PFGBest bankruptcy documents show more liabilities than assets - KWWL - Eastern Iowa Breaking News, Weather, Closings

PFGBest bankruptcy documents show more liabilities than assets


New documents show the assets of PFGBest are far less than the $500 million to $1 billion originally reported. According to bankruptcy documents PFGBest has around $525 million in liabilities and only $270 million in assets. That leaves about a $255 million shortfall.

Hundreds of pages of bankruptcy documents were filed in court, outlining many details of Peregrine Financial Group's finances. The documents include Russ Wasendorf Senior's monthly salary of $18,750 in November 2011 to the hundreds of website domain names they own to more than 1,500 SpongeBob silver coin sets, 76 of which are missing.

We looked over the bankruptcy documents with Waterloo Bankruptcy Attorney Kevin Ahrenholz. Ahrenholz says the documents are not shocking, they just confirm what many people already knew.

"There's over a $200 million shortfall. I guess everybody's kind of wondering how could that happen over the course of 20 years," said Ahrenholz.

Ahrenholz says the court will divide up the assets among the company's creditors. Those who will have first priority are secured creditors such as bank lenders. Those who come in next are the secured lenders, which includes taxing entities like the IRS. The last group to get their money back is the unsecured non-priority creditors, which includes those who provided goods and services for the company.

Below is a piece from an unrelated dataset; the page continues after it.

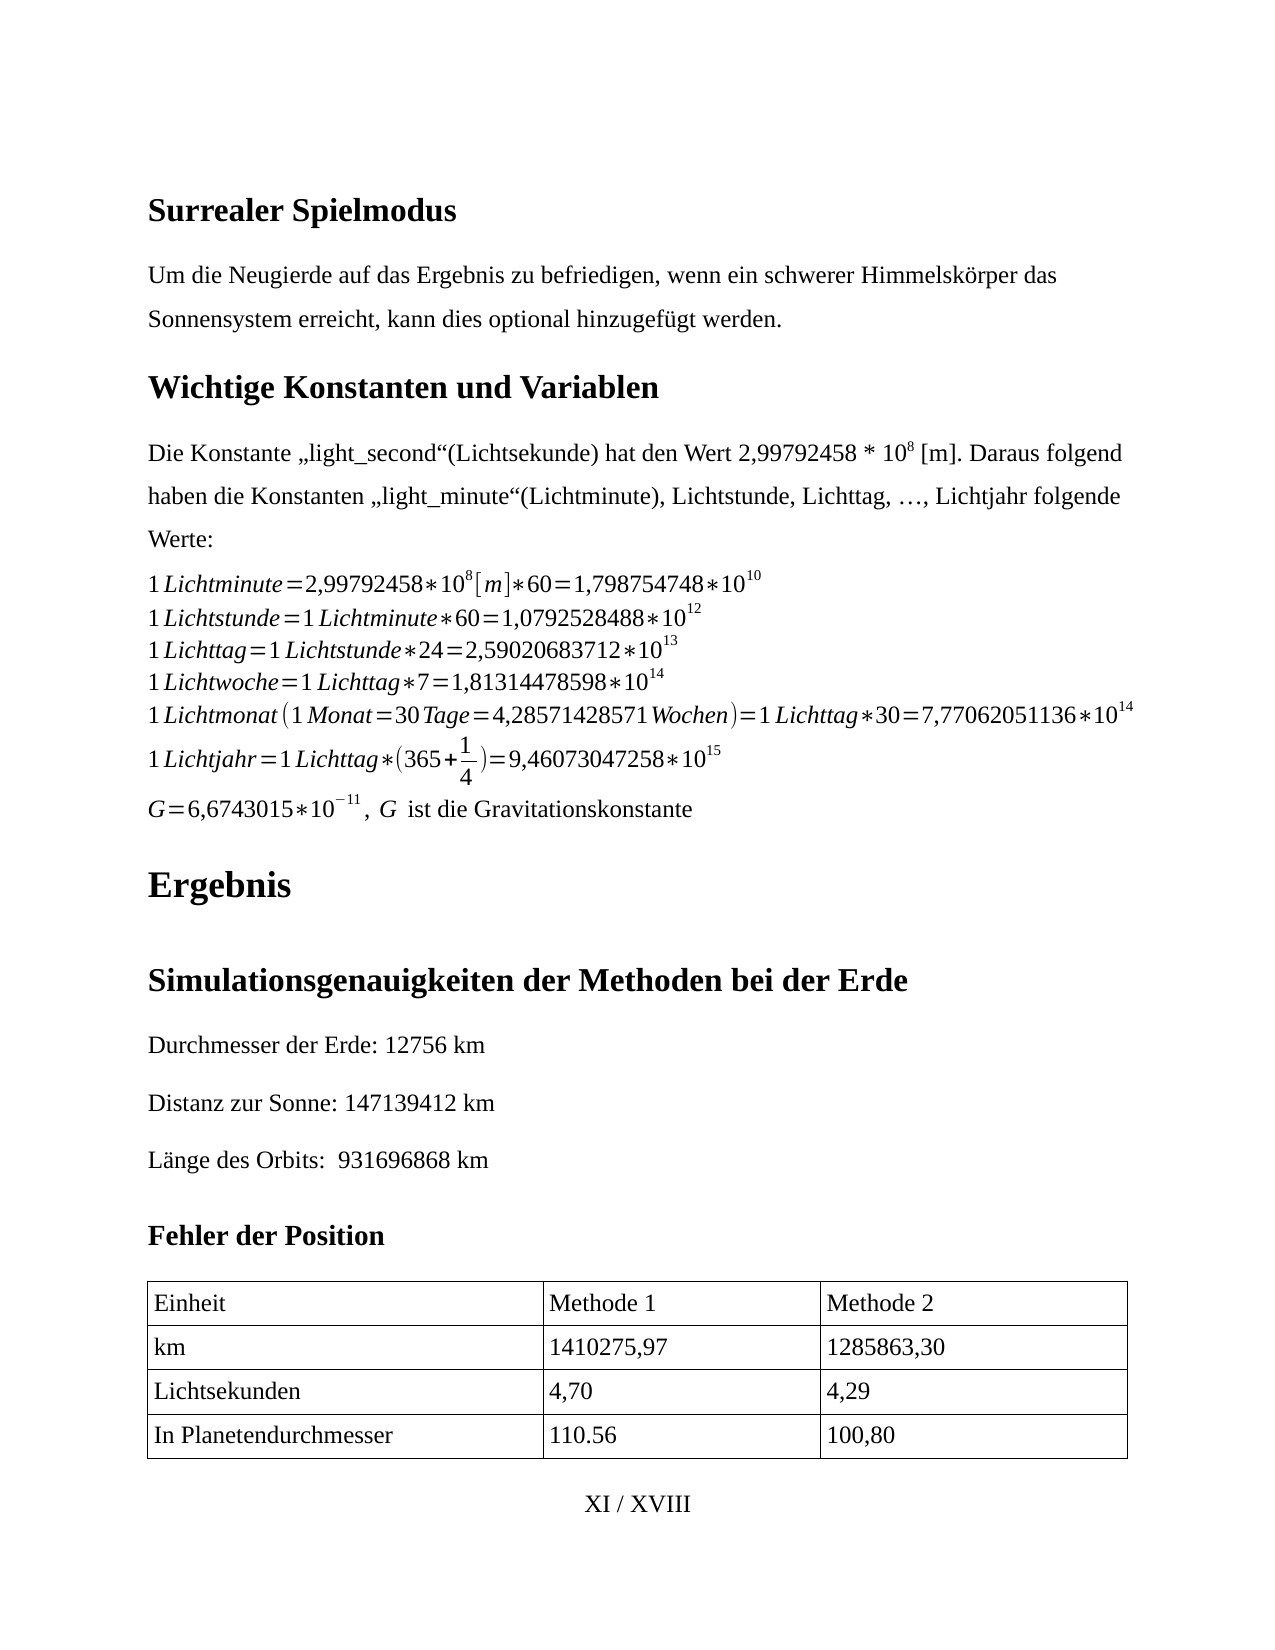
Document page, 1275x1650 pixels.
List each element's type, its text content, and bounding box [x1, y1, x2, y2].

"That's the largest... I think we saw $519 million of unsecured non priority creditors have been listed or scheduled and those will be the one that don't receive the compensation that they can do," said Ahrenholz.

Ahrenholz also says the trustee in charge of dividing the assets has a large task in front of him.

"There's a lot going on. It's a very complicated case and I think people just need to be patient with the process and just hope for the best that the biggest dividend can be distributed to the unsecured creditors as possible," said Ahrenholz.

Ahrenholz says the unsecured non-priority creditors may get just a portion of their money back. He says that these creditors could get between 50 to 20 cents on the dollar.

PFGBest customers who were hoping to get some of their money back may have to wait.

According to Reuters, regulators have asked the court to delay returning any customer funds till they can check out PFGBest bookkeeping entries they called "fictitious."

Trustees wanted to return $123 million in customer cash, but according to an article in the Chicago Tribune, the Commodities Futures Trading Commission asked for a delay.